Like many other documentary filmmakers, Rothstein avoids many flourishes. He is content to let the interviewees and archival footage speak for itself. Occasionally he throws in an obvious visual or musical cue, but for the most part, WeWork is only as interesting as the person who is speaking. Luckily, most of the interview subjects are candid or insightful enough to keep the story interesting (Neumann was not interviewed, but his pep rallies feature prominently). In the early part of the film, former employees carefully explain how the work environment veered from a community into something closer to a cult. Some of the older employees, like a real estate lawyer, had enough experience to not buy all the hype. But the younger former employees, including Neumann’s former assistant, speak about their experience with genuine pain. WeWork was more than an employer: It was an identity, and the film argues that symbiosis was toxic.
Later on, as WeWork gets ready to go public, the film’s point of view changes. Instead of regretful employees who discuss Neumann with a mix of reverence and disgust, withering journalists and professors knock the whole enterprise down a peg. There is a sting of recognition to this arc, since so many businesses use pseudo-philosophical, life-affirming babble to sell product. Many of us were duped in the past decade, although few of us as badly as the young man who attended WeWork Summer Camp parties, then lived in a “WeLive” dorm. By the end of the film, after Neumann receives a $1.7 billion buyout and his employees are left in the lurch, that employee talks about how his anger quickly shifted toward outright rage.
The outside experts are also invaluable at putting WeWork in a larger context. One of the more interesting sections involves WeWork’s flirtation with SoftBank, a Japanese investment firm that had $100 billion to spend. Its founder, Masayoshi Son, was using his fund to explore companies that would unlock the potential of artificial intelligence.

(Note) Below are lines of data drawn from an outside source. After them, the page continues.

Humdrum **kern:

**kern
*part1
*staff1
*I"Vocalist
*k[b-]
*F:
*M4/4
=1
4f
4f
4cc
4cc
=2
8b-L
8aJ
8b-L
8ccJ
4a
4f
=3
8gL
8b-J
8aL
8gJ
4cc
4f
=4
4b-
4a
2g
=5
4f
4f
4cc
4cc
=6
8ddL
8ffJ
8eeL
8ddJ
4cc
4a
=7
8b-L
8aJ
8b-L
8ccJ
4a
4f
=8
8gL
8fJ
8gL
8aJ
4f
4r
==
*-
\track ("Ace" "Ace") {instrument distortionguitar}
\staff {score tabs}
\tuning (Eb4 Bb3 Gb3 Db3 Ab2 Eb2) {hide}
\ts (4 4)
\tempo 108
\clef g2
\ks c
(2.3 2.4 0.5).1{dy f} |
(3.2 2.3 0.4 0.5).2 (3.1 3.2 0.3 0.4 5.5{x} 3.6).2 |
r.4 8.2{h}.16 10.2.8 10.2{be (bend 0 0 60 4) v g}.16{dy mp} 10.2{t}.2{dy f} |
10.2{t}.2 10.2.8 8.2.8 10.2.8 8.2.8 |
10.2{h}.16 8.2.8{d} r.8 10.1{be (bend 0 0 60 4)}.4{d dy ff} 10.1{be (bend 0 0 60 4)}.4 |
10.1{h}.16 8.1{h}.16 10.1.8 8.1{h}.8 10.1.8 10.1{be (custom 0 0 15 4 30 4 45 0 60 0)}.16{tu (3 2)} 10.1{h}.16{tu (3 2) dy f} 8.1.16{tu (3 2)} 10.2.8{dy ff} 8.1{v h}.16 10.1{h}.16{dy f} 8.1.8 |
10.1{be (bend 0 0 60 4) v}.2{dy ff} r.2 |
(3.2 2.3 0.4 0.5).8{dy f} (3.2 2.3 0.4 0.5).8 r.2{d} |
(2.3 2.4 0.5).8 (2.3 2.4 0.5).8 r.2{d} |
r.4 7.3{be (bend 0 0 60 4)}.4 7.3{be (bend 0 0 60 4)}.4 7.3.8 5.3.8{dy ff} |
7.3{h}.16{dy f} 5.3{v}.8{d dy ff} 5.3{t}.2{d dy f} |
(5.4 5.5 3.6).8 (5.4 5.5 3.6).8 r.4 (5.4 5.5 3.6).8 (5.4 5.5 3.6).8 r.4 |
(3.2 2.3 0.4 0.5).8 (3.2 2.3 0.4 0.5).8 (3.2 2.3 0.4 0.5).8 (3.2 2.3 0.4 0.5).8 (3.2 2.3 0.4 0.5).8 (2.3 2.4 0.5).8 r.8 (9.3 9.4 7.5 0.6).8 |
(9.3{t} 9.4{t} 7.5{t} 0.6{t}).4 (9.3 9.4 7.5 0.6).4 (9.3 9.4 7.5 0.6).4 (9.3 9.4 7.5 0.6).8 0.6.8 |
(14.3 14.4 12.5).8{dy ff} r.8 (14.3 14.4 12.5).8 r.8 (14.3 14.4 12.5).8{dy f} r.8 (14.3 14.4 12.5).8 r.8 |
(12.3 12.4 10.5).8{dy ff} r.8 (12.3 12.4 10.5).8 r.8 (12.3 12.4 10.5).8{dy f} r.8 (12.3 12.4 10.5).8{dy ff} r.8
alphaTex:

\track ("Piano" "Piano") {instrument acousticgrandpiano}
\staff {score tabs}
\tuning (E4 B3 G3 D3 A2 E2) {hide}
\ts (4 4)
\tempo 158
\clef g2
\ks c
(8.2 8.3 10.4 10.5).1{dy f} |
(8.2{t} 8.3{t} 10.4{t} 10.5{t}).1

It is unclear how WeWork fit into that grand scheme, although the film suggests that the practice of looking for a wildly successful company—also known as a “unicorn”—as opposed to a moderately successful company is what led to such dramatic losses. The film does not quite link this venture capital strategy to other inhumane and unsustainable labor practices common in twenty-first century capitalism, but it gets close.
In fact, the final scenes of WeWork nearly undo the whole thing. The film addresses the COVID-19 pandemic, including an awkward montage of each interviewee putting on their face mask. The film suggests that the loss of community and shared space—one that we all have collectively felt—means there is a need for something like WeWork. It’s as if Rothstein ignores what all his interviewees have been trying to say, and forgets the cyclical nature of pandemics entirely. This unnecessary footnote does not undo what precedes it, but after the pandemic dies down, future audiences will find the scene utterly superfluous. That’s the thing about time capsules: They don’t need immediacy to remain relevant.
WeWork: Or the Making and Breaking of a $47 Billion Unicorn is available to stream on Hulu starting April 2nd.